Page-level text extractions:

◆ ◆ ◆ ◆ ◆

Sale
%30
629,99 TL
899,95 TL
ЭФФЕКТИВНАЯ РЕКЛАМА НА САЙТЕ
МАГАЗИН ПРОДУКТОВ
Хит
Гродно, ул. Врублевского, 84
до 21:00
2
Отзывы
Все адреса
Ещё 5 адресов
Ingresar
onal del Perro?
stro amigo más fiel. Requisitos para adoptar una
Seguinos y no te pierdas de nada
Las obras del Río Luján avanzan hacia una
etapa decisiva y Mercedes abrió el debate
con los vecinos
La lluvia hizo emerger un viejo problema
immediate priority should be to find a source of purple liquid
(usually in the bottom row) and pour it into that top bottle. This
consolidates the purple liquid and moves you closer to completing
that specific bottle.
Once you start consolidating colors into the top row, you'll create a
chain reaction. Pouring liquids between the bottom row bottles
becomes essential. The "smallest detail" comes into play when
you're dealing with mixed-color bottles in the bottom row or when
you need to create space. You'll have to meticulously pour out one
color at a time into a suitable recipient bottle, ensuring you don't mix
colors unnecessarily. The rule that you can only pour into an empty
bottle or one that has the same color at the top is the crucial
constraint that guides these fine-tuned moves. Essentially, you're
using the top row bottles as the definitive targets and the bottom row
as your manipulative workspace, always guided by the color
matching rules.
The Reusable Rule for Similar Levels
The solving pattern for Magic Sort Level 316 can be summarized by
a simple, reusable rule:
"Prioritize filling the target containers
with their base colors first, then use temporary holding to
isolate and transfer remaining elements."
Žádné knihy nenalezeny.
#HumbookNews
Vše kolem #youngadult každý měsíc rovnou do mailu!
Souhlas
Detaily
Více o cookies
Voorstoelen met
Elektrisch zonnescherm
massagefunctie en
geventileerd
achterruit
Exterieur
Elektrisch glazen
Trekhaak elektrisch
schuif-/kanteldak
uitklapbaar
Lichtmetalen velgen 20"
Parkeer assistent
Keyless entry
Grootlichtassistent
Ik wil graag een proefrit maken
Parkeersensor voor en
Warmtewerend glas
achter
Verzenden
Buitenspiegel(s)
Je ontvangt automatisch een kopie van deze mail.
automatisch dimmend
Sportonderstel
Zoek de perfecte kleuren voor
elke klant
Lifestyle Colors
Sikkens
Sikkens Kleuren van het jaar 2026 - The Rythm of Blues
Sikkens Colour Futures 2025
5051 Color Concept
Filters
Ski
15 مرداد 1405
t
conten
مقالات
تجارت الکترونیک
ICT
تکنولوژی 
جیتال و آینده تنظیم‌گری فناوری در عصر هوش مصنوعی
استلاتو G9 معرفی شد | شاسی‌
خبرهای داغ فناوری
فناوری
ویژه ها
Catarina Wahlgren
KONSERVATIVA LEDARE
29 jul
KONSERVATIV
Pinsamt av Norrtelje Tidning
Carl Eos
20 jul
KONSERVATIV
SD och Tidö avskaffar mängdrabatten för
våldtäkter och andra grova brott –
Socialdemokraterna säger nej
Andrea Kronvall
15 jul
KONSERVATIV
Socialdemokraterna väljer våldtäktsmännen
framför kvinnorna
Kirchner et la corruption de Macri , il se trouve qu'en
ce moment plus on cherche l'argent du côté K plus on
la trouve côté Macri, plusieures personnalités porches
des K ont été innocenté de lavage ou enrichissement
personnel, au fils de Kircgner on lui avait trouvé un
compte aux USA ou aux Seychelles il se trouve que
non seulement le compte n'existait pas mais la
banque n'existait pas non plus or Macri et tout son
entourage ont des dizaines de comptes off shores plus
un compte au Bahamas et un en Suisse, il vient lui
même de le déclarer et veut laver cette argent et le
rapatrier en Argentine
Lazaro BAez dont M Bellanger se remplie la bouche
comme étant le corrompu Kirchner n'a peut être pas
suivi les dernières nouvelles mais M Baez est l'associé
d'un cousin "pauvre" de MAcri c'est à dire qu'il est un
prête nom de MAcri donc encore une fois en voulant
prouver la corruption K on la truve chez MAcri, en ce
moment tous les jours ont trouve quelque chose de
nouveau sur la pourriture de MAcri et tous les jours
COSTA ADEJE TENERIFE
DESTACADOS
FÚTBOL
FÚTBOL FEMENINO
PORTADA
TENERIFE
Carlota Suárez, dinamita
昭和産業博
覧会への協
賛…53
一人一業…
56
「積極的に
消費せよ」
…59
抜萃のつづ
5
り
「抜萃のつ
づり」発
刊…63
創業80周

◆ ◆ ◆ ◆ ◆

• Problem description
Scan the entries for lines holding the string "with", then copy every one of them.

• Answer to this problem
you're dealing with mixed-color bottles in the bottom row or when
with their base colors first, then use temporary holding to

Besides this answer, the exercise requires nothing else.